Nabi Shallallahu 'alaihi wa sallam bersabda (yang artinya); “Ketahuilah, sesungguhnya di dalam tubuh manusia ada segumpal daging, apabila daging itu baik maka baiklah tubuh manusia itu, akan tetapi bila daging itu rusak maka rusak pula tubuh manusia. Ketahuilah bahwa sesungguhnya segumpal daging itu adalah hati.” (HR. Bukhari-Muslim)

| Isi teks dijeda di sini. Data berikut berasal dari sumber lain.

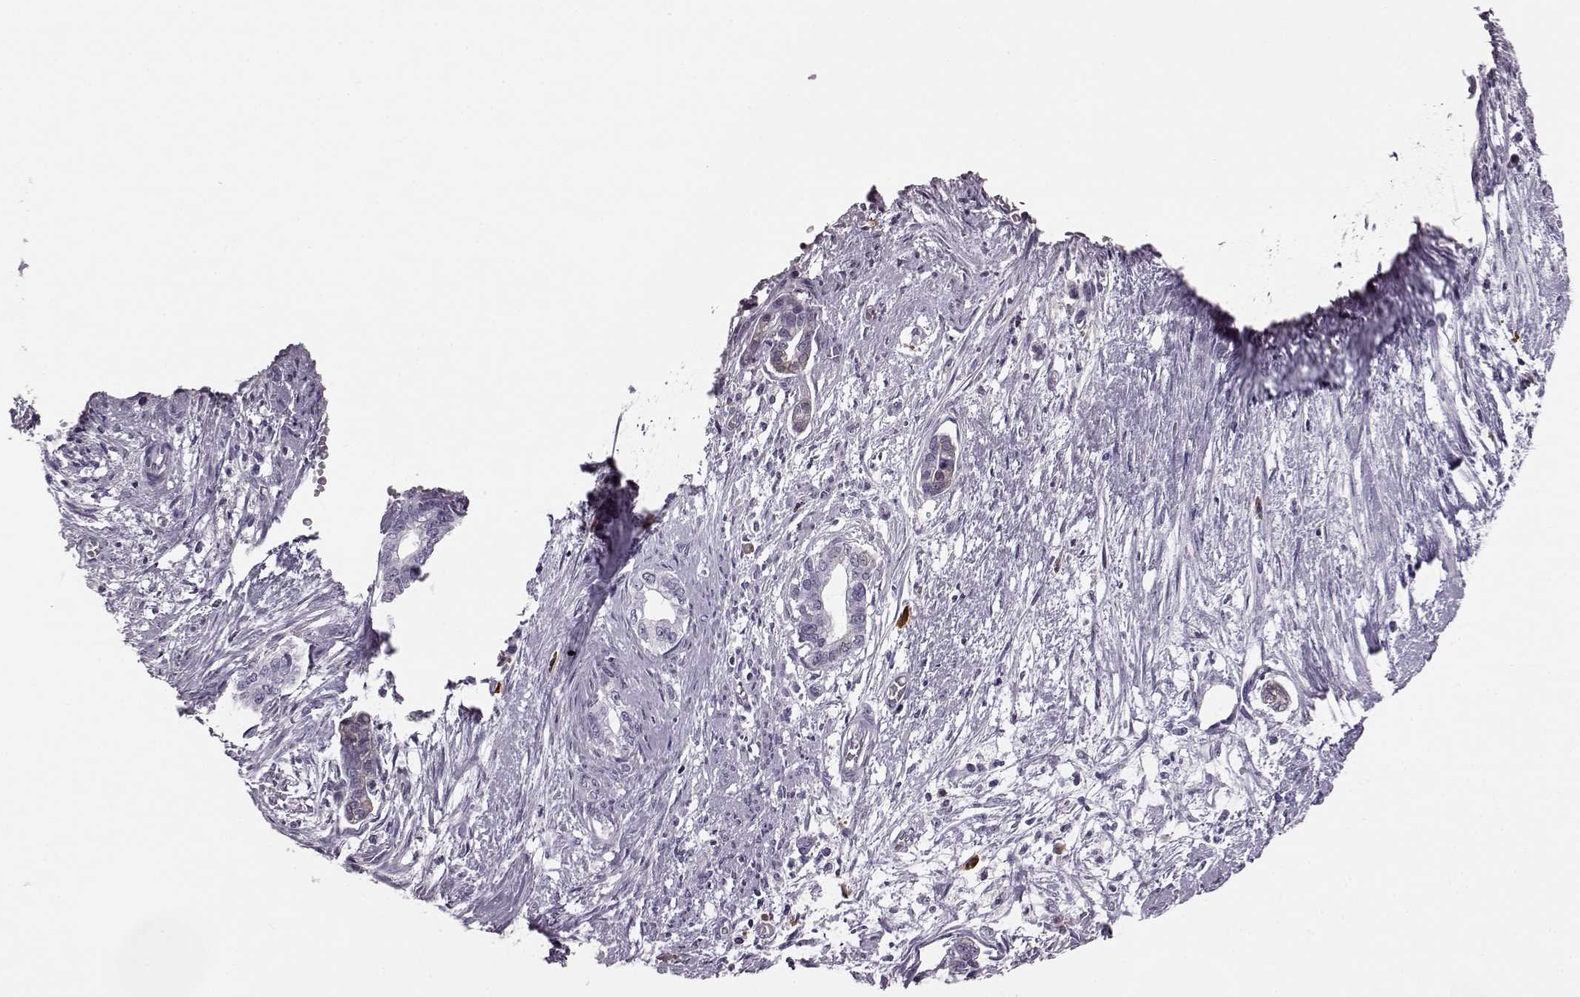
{"staining": {"intensity": "negative", "quantity": "none", "location": "none"}, "tissue": "cervical cancer", "cell_type": "Tumor cells", "image_type": "cancer", "snomed": [{"axis": "morphology", "description": "Adenocarcinoma, NOS"}, {"axis": "topography", "description": "Cervix"}], "caption": "Immunohistochemistry histopathology image of cervical cancer (adenocarcinoma) stained for a protein (brown), which reveals no expression in tumor cells.", "gene": "JSRP1", "patient": {"sex": "female", "age": 62}}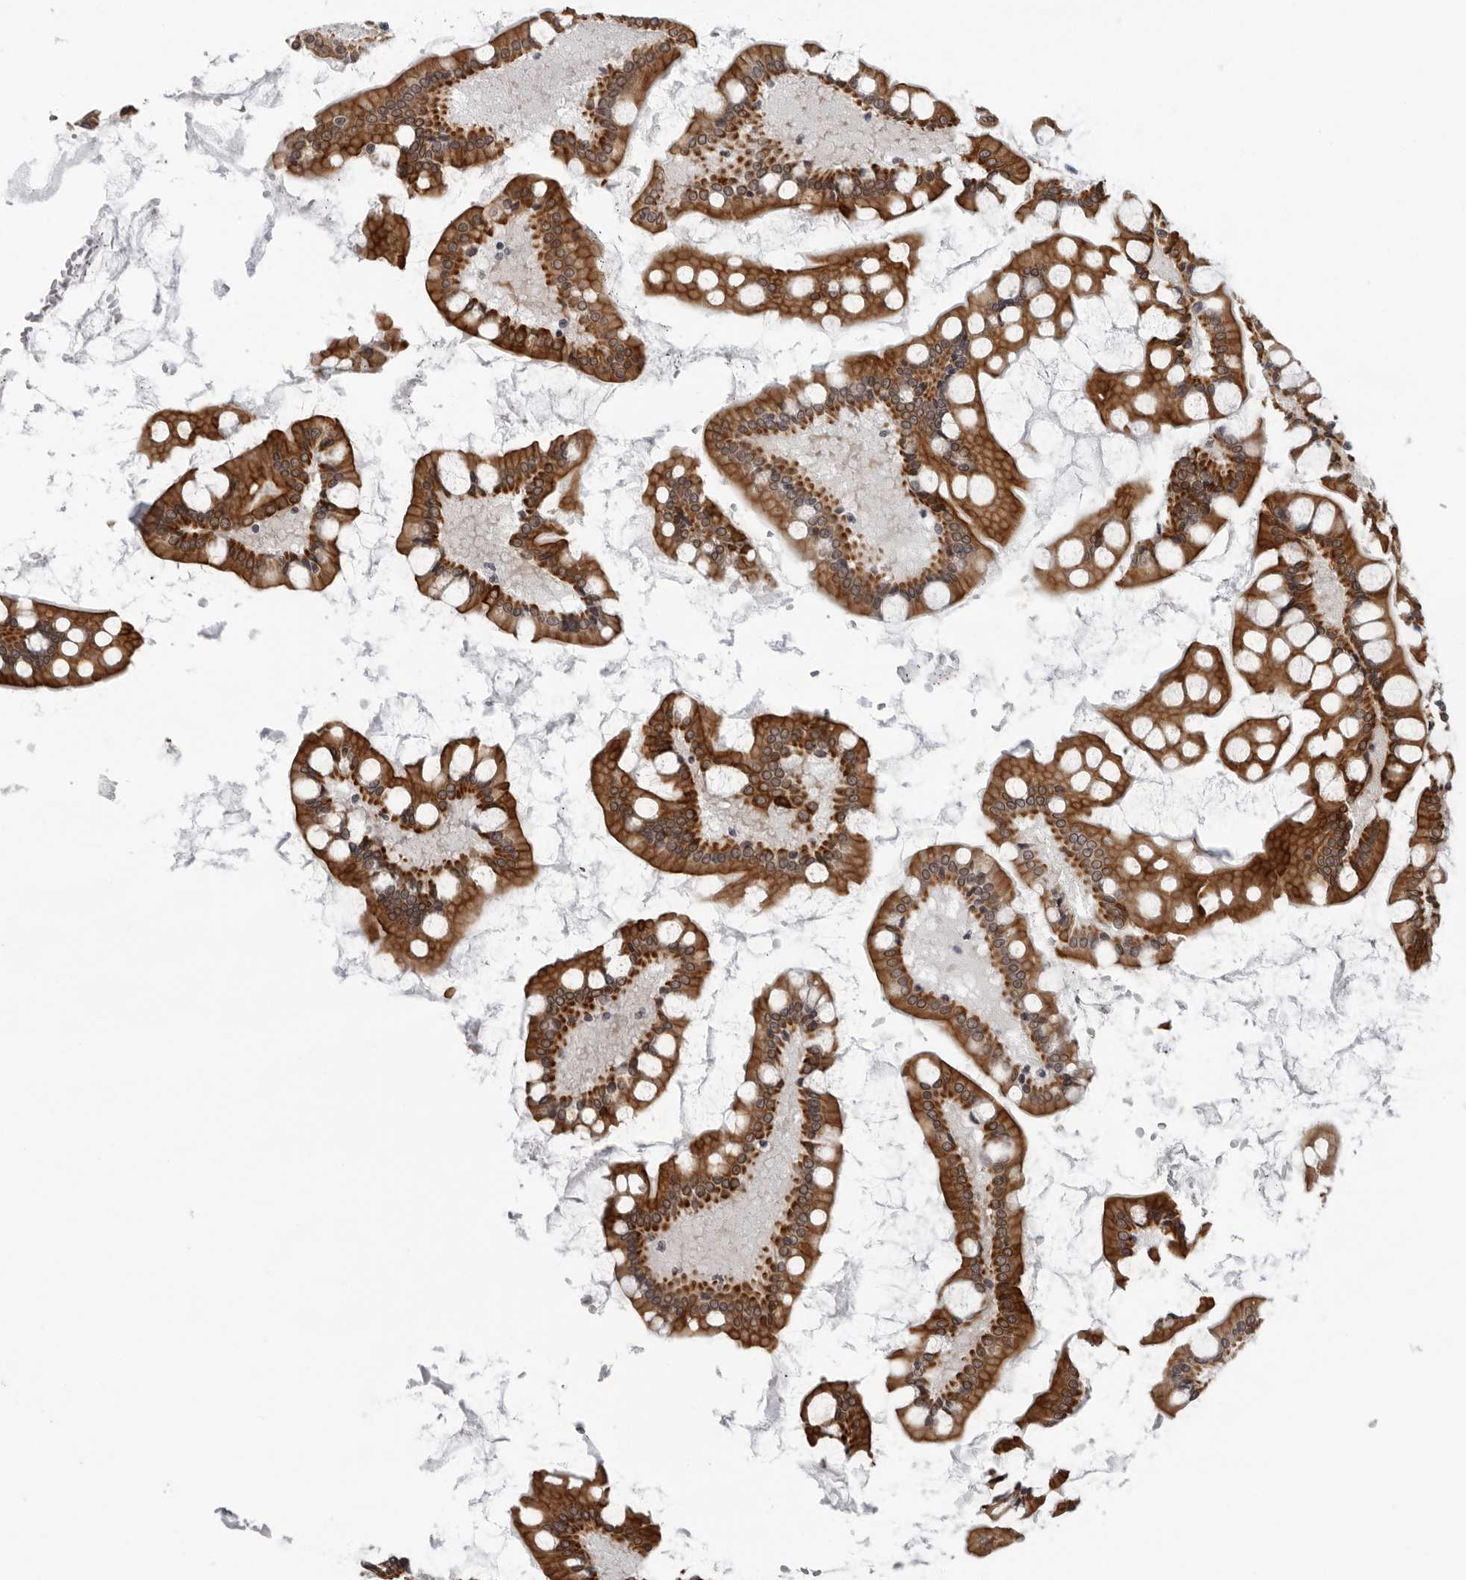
{"staining": {"intensity": "moderate", "quantity": ">75%", "location": "cytoplasmic/membranous"}, "tissue": "small intestine", "cell_type": "Glandular cells", "image_type": "normal", "snomed": [{"axis": "morphology", "description": "Normal tissue, NOS"}, {"axis": "topography", "description": "Small intestine"}], "caption": "Immunohistochemical staining of benign human small intestine demonstrates medium levels of moderate cytoplasmic/membranous staining in approximately >75% of glandular cells.", "gene": "CCDC28B", "patient": {"sex": "male", "age": 41}}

Pengelompokan Hati Manusia
Hati manusia terbagi menjadi tiga klasifikasi; Qalbun Shahih (hati yang suci), Qalbun Mayyit (hati yang mati), dan Qalbun Maridl (hati yang sakit).
Pertama, Qalbun Shahih
Yaitu hati yang sehat dan bersih (hati yang sehat) dari setiap nafsu yang menentang perintah Allah Subhanahu wa Ta'ala, dan dari setiap penyimpangan yang menyalahi keutamaan-Nya. Sehingga ia selamat dari pengabdian kepada selain Allah, dan mencari penyelesaian hukum pada selain Rasul-Nya. Karenanya, hati ini murni pengabdiannya kepada Allah Subhanahu wa Ta'ala, baik pengabdian secara iradat (kehendak), mahabbah (cinta), tawakkal (berserah diri), takut atas siksa-Nya dan mengharapkan karunia-Nya. Bahkan seluruh aktifitasnya hanya untuk Allah Subhanahu wa Ta'ala semata. Jika mencintai maka cintanya itu karena Allah, dan jika membenci maka kebenciannya itupun karena Allah, jika memberi atau bersedekah, hal itu karena-Nya dan jika tidak memberi, juga karena Allah. Dan tidak hanya itu saja, tapi diiringi dengan kepatuhan hati dan ber-tahkim kepada syari'at-Nya. ia mempunyai landasan yang kuat dan prinsip tersendiri dalam menjadikan Muhammad Shallallahu 'alaihi wa sallam sebagai suri tauladan dalam segala hal. Allah Subhanahu wa Ta'ala berfirman; “Hai orang-orang yang beriman janganlah kamu mendahului Allah dan Rasul-Nya, dan bertakwalah kepada Allah. Sesungguhnya Allah Maha Mendengar lagi Maha Mengetahui.” (QS. al-Hujurat [49] : 1)
Ciri-ciri Qalbun Shahih
1.Apabila hati pergi meninggalkan dunia menuju dan berdomisili di alam akhirat, sehingga seakan ia termasuk penduduknya. Ia datang ke dunia fana ini bagaikan seorang asing yang kebetulan singgah sebentar sebelum meneruskan perjalanan menuju alam akhirat. Sebagaimana telah diwasiatkan Nabi Shallallahu 'alaihi wa sallam kepada 'Abdullah bin Umar radhiyallahu 'anhuma (yang artinya); “Jadikanlah dirimu di dunia ini seakan-akan kamu orang asing atau orang yang sedang menyeberangi suatu jalan.” (HR. Bukhari)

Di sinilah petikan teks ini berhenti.